Document text:
Begin

BT: What are the implications of thinking that way for the next 5-10 years?
Bryson: I think in the next five years it’s possible we’ll see radical shifts in democracy and how the state is organized. The last time we had this much wealth inequality and this much political polarization was around WWI, which caused us to fall through a bunch of floors and brought a lot of instability but which led to the welfare state and the enshrining of universal human rights. That was a really big shift, a completely new invention.
I think we are going to need another revolution of governance on the order of the welfare state. Well, first of all we need to return to the welfare state as that is being dismantled. The threat of communism meant Western governments implemented policies to keep the proletariat happy. When it became clear that communism wasn’t going to work, once the Soviet economy plateaued in the late 70s, and I think that’s when the elite stopped worrying about keeping the proletariat happy, so that was when whatever policy had been keeping wages growing steadily ended. When you look at the inequality numbers, there’s a weird trait where the wealth inequality and political polarization are just weirdly low and declining from WWII until 1978. The graph you often see is that between 1945 and 1978 wages rose with productivity and then after 1978 they plateaued. I think that government policy was keeping wages growing with productivity and I don’t know what exactly it was but it was in living memory so hopefully someone knows.

End

Record list:
Begin

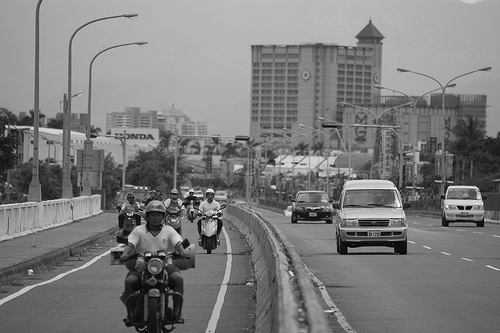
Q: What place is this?
A: It is a street.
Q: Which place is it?
A: It is a street.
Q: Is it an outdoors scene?
A: Yes, it is outdoors.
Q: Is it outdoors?
A: Yes, it is outdoors.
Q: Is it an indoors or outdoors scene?
A: It is outdoors.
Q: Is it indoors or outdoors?
A: It is outdoors.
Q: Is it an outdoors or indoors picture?
A: It is outdoors.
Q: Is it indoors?
A: No, it is outdoors.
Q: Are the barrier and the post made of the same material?
A: No, the barrier is made of cement and the post is made of metal.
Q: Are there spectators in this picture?
A: No, there are no spectators.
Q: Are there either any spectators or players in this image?
A: No, there are no spectators or players.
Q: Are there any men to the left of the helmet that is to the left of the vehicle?
A: Yes, there is a man to the left of the helmet.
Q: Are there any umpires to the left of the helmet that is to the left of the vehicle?
A: No, there is a man to the left of the helmet.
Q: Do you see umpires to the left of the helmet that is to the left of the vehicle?
A: No, there is a man to the left of the helmet.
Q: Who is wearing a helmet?
A: The man is wearing a helmet.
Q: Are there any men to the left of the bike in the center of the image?
A: Yes, there is a man to the left of the bike.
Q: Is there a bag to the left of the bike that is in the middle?
A: No, there is a man to the left of the bike.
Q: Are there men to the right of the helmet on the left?
A: Yes, there is a man to the right of the helmet.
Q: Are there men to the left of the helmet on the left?
A: No, the man is to the right of the helmet.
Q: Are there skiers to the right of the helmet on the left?
A: No, there is a man to the right of the helmet.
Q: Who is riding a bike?
A: The man is riding a bike.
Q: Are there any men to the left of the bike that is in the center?
A: Yes, there is a man to the left of the bike.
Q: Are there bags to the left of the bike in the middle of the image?
A: No, there is a man to the left of the bike.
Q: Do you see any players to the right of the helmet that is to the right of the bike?
A: No, there is a man to the right of the helmet.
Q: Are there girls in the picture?
A: No, there are no girls.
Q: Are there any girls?
A: No, there are no girls.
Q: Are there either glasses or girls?
A: No, there are no girls or glasses.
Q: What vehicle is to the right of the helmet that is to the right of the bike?
A: The vehicle is a car.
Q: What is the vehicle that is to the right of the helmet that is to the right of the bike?
A: The vehicle is a car.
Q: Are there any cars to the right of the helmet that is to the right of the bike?
A: Yes, there is a car to the right of the helmet.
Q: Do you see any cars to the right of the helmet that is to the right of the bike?
A: Yes, there is a car to the right of the helmet.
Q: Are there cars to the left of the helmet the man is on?
A: No, the car is to the right of the helmet.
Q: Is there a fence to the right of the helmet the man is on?
A: No, there is a car to the right of the helmet.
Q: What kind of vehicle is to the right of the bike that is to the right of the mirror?
A: The vehicle is a car.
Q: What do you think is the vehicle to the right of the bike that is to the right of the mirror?
A: The vehicle is a car.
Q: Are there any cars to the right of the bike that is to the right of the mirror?
A: Yes, there is a car to the right of the bike.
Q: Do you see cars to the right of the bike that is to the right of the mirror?
A: Yes, there is a car to the right of the bike.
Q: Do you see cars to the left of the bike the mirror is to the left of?
A: No, the car is to the right of the bike.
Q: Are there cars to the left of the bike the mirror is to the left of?
A: No, the car is to the right of the bike.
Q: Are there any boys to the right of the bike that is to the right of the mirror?
A: No, there is a car to the right of the bike.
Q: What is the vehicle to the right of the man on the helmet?
A: The vehicle is a car.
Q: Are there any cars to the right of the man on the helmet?
A: Yes, there is a car to the right of the man.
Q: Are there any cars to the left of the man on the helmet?
A: No, the car is to the right of the man.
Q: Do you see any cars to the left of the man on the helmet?
A: No, the car is to the right of the man.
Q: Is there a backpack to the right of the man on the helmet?
A: No, there is a car to the right of the man.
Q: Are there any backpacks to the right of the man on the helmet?
A: No, there is a car to the right of the man.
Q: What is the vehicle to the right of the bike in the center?
A: The vehicle is a car.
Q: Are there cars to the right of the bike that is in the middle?
A: Yes, there is a car to the right of the bike.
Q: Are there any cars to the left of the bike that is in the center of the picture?
A: No, the car is to the right of the bike.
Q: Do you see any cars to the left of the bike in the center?
A: No, the car is to the right of the bike.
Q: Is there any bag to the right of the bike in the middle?
A: No, there is a car to the right of the bike.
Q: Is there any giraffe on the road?
A: No, there is a car on the road.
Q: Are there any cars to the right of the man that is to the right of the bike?
A: Yes, there is a car to the right of the man.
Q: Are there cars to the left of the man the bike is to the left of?
A: No, the car is to the right of the man.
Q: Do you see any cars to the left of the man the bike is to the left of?
A: No, the car is to the right of the man.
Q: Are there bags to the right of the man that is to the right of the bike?
A: No, there is a car to the right of the man.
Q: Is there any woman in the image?
A: No, there are no women.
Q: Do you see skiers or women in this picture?
A: No, there are no women or skiers.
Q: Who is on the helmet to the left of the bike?
A: The man is on the helmet.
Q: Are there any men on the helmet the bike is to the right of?
A: Yes, there is a man on the helmet.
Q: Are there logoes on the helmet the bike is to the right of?
A: No, there is a man on the helmet.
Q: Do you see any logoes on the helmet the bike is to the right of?
A: No, there is a man on the helmet.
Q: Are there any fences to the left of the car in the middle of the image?
A: No, there is a man to the left of the car.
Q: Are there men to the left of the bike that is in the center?
A: Yes, there is a man to the left of the bike.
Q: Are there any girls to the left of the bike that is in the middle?
A: No, there is a man to the left of the bike.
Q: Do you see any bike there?
A: Yes, there is a bike.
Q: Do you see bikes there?
A: Yes, there is a bike.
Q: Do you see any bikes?
A: Yes, there is a bike.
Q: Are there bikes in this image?
A: Yes, there is a bike.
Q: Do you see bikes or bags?
A: Yes, there is a bike.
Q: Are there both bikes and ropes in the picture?
A: No, there is a bike but no ropes.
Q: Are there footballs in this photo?
A: No, there are no footballs.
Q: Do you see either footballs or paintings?
A: No, there are no footballs or paintings.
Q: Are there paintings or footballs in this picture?
A: No, there are no footballs or paintings.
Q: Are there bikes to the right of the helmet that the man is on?
A: Yes, there is a bike to the right of the helmet.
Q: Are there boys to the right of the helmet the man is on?
A: No, there is a bike to the right of the helmet.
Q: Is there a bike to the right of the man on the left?
A: Yes, there is a bike to the right of the man.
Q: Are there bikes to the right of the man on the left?
A: Yes, there is a bike to the right of the man.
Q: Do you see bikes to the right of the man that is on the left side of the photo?
A: Yes, there is a bike to the right of the man.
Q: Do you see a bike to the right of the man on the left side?
A: Yes, there is a bike to the right of the man.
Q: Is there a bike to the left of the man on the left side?
A: No, the bike is to the right of the man.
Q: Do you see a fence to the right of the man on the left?
A: No, there is a bike to the right of the man.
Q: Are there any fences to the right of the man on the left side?
A: No, there is a bike to the right of the man.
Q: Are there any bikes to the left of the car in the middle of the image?
A: Yes, there is a bike to the left of the car.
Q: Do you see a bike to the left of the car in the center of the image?
A: Yes, there is a bike to the left of the car.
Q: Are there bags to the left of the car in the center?
A: No, there is a bike to the left of the car.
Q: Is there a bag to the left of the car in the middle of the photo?
A: No, there is a bike to the left of the car.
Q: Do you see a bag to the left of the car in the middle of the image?
A: No, there is a bike to the left of the car.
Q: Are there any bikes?
A: Yes, there is a bike.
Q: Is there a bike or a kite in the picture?
A: Yes, there is a bike.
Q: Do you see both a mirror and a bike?
A: Yes, there are both a bike and a mirror.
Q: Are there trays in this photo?
A: No, there are no trays.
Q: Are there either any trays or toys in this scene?
A: No, there are no trays or toys.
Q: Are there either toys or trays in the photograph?
A: No, there are no trays or toys.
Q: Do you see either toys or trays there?
A: No, there are no trays or toys.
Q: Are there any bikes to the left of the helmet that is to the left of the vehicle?
A: Yes, there is a bike to the left of the helmet.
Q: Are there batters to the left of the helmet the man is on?
A: No, there is a bike to the left of the helmet.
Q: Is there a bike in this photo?
A: Yes, there is a bike.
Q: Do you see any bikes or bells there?
A: Yes, there is a bike.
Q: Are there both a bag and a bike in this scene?
A: No, there is a bike but no bags.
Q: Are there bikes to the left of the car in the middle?
A: Yes, there is a bike to the left of the car.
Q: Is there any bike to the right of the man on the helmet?
A: Yes, there is a bike to the right of the man.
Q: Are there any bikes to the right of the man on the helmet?
A: Yes, there is a bike to the right of the man.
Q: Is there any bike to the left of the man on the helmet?
A: No, the bike is to the right of the man.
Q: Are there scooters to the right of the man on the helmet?
A: No, there is a bike to the right of the man.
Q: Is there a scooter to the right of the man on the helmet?
A: No, there is a bike to the right of the man.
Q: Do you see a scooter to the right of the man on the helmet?
A: No, there is a bike to the right of the man.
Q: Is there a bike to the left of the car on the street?
A: Yes, there is a bike to the left of the car.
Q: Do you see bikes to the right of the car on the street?
A: No, the bike is to the left of the car.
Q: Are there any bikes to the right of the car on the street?
A: No, the bike is to the left of the car.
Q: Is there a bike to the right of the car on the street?
A: No, the bike is to the left of the car.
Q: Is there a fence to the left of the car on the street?
A: No, there is a bike to the left of the car.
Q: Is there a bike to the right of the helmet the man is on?
A: Yes, there is a bike to the right of the helmet.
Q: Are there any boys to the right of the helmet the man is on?
A: No, there is a bike to the right of the helmet.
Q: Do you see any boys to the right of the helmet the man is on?
A: No, there is a bike to the right of the helmet.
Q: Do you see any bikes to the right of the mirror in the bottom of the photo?
A: Yes, there is a bike to the right of the mirror.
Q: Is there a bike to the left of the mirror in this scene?
A: No, the bike is to the right of the mirror.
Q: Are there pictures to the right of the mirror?
A: No, there is a bike to the right of the mirror.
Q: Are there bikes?
A: Yes, there is a bike.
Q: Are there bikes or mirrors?
A: Yes, there is a bike.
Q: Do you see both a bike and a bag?
A: No, there is a bike but no bags.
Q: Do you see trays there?
A: No, there are no trays.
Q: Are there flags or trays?
A: No, there are no trays or flags.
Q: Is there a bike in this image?
A: Yes, there is a bike.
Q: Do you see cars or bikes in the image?
A: Yes, there is a bike.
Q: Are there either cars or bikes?
A: Yes, there is a bike.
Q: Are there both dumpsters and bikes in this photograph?
A: No, there is a bike but no dumpsters.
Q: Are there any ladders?
A: No, there are no ladders.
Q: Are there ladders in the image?
A: No, there are no ladders.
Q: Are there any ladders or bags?
A: No, there are no ladders or bags.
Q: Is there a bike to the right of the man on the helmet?
A: Yes, there is a bike to the right of the man.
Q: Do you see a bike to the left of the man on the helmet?
A: No, the bike is to the right of the man.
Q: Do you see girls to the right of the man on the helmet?
A: No, there is a bike to the right of the man.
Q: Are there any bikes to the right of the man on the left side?
A: Yes, there is a bike to the right of the man.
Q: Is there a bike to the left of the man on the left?
A: No, the bike is to the right of the man.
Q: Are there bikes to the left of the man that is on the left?
A: No, the bike is to the right of the man.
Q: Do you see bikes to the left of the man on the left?
A: No, the bike is to the right of the man.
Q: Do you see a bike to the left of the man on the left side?
A: No, the bike is to the right of the man.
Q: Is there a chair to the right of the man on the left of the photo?
A: No, there is a bike to the right of the man.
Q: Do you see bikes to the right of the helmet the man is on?
A: Yes, there is a bike to the right of the helmet.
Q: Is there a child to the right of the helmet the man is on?
A: No, there is a bike to the right of the helmet.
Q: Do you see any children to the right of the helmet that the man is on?
A: No, there is a bike to the right of the helmet.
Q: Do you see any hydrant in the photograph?
A: No, there are no fire hydrants.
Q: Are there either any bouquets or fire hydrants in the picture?
A: No, there are no fire hydrants or bouquets.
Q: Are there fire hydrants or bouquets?
A: No, there are no fire hydrants or bouquets.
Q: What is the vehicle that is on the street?
A: The vehicle is a car.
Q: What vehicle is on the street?
A: The vehicle is a car.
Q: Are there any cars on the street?
A: Yes, there is a car on the street.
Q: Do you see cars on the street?
A: Yes, there is a car on the street.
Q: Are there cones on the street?
A: No, there is a car on the street.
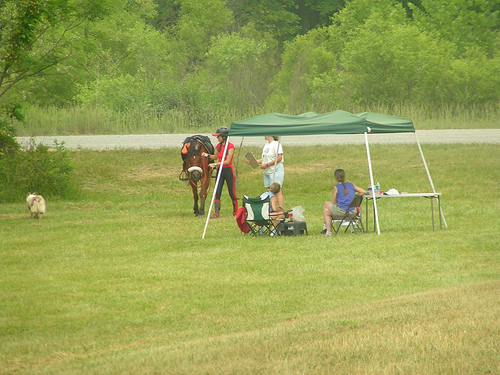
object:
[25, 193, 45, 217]
dog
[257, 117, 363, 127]
canopy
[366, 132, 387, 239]
pole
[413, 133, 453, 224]
pole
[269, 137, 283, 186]
pole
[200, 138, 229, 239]
pole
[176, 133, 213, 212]
horse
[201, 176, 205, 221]
leg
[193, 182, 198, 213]
leg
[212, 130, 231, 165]
female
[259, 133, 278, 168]
female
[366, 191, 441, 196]
table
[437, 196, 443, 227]
leg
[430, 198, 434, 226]
leg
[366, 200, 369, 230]
leg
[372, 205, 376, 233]
leg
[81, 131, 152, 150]
road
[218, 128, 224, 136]
helmet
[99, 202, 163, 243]
grass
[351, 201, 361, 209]
chair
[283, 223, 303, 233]
stool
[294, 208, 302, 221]
bag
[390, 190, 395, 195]
bag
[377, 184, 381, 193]
bottle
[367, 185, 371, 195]
bottle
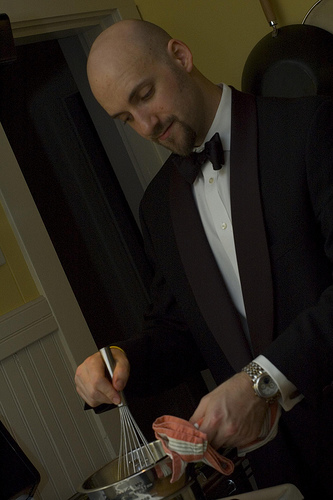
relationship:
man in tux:
[75, 17, 330, 499] [116, 84, 331, 498]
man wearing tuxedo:
[75, 17, 330, 499] [116, 84, 331, 498]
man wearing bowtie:
[75, 17, 330, 499] [177, 131, 224, 183]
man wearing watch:
[75, 17, 330, 499] [243, 359, 283, 406]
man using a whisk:
[75, 17, 330, 499] [99, 343, 163, 481]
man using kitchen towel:
[75, 17, 330, 499] [151, 415, 233, 483]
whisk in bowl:
[99, 343, 163, 481] [82, 437, 187, 499]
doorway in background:
[1, 0, 262, 499] [2, 0, 333, 301]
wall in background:
[140, 0, 332, 100] [2, 0, 333, 301]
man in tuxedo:
[75, 17, 330, 499] [116, 84, 331, 498]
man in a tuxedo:
[75, 17, 330, 499] [116, 84, 331, 498]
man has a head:
[75, 17, 330, 499] [87, 18, 221, 156]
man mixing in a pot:
[75, 17, 330, 499] [82, 437, 187, 499]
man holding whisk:
[75, 17, 330, 499] [99, 343, 163, 481]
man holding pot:
[75, 17, 330, 499] [82, 437, 187, 499]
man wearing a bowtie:
[75, 17, 330, 499] [177, 131, 224, 183]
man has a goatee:
[75, 17, 330, 499] [152, 115, 196, 158]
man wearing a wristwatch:
[75, 17, 330, 499] [243, 359, 283, 406]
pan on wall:
[239, 1, 330, 95] [140, 0, 332, 100]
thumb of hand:
[113, 350, 129, 392] [75, 345, 130, 406]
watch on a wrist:
[243, 359, 283, 406] [243, 353, 301, 422]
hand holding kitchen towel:
[191, 360, 280, 453] [151, 415, 233, 483]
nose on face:
[136, 110, 157, 134] [88, 73, 197, 155]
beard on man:
[152, 115, 196, 158] [75, 17, 330, 499]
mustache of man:
[141, 116, 177, 140] [75, 17, 330, 499]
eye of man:
[132, 84, 155, 102] [75, 17, 330, 499]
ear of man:
[168, 38, 196, 74] [75, 17, 330, 499]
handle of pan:
[258, 0, 282, 33] [239, 1, 330, 95]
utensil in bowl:
[99, 343, 163, 481] [82, 437, 187, 499]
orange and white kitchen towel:
[152, 413, 210, 439] [151, 415, 233, 483]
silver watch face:
[243, 359, 283, 406] [254, 371, 277, 398]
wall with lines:
[140, 0, 332, 100] [0, 127, 141, 500]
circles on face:
[264, 377, 272, 385] [254, 371, 277, 398]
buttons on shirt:
[206, 171, 232, 234] [176, 83, 251, 319]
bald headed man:
[66, 19, 169, 79] [75, 17, 330, 499]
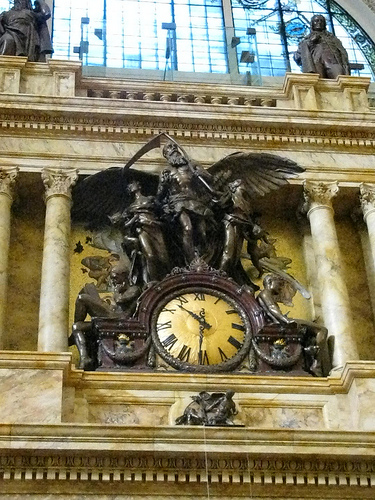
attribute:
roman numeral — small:
[217, 345, 231, 364]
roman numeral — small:
[171, 341, 194, 364]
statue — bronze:
[106, 180, 177, 286]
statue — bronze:
[153, 137, 221, 269]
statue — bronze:
[217, 176, 271, 277]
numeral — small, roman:
[192, 288, 206, 302]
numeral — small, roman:
[193, 349, 212, 365]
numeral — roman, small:
[159, 332, 180, 349]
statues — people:
[111, 139, 249, 271]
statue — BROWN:
[72, 139, 305, 263]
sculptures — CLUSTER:
[66, 143, 327, 376]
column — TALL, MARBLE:
[34, 167, 81, 349]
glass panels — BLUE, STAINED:
[52, 6, 358, 77]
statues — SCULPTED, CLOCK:
[70, 124, 327, 364]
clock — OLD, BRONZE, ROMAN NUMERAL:
[143, 276, 260, 372]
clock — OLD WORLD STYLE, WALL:
[141, 282, 253, 367]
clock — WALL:
[148, 285, 252, 371]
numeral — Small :
[216, 297, 222, 306]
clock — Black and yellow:
[157, 290, 247, 368]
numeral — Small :
[224, 307, 236, 314]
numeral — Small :
[232, 324, 245, 332]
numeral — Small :
[226, 333, 242, 350]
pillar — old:
[18, 157, 82, 264]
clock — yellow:
[151, 268, 269, 375]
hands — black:
[167, 296, 224, 358]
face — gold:
[177, 278, 241, 367]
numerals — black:
[158, 289, 250, 366]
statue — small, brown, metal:
[173, 391, 239, 428]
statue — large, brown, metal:
[96, 163, 272, 276]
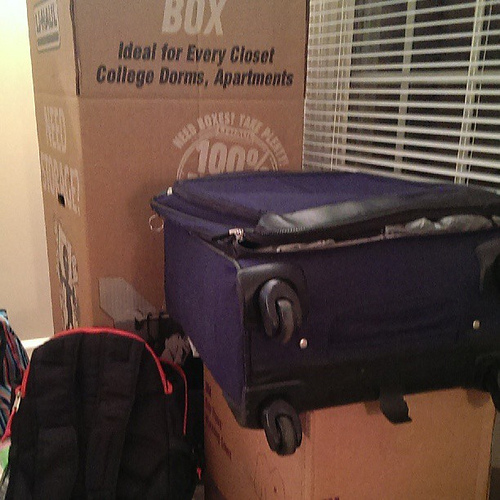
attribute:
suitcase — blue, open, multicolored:
[136, 126, 472, 422]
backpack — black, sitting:
[21, 318, 211, 481]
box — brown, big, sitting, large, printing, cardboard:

End

Given task: Reproduce word for word the stretch of the interview from "Bryson: I think" through "completely new invention.". The data has no role in this exercise.

Problem solution:
Bryson: I think in the next five years it’s possible we’ll see radical shifts in democracy and how the state is organized. The last time we had this much wealth inequality and this much political polarization was around WWI, which caused us to fall through a bunch of floors and brought a lot of instability but which led to the welfare state and the enshrining of universal human rights. That was a really big shift, a completely new invention.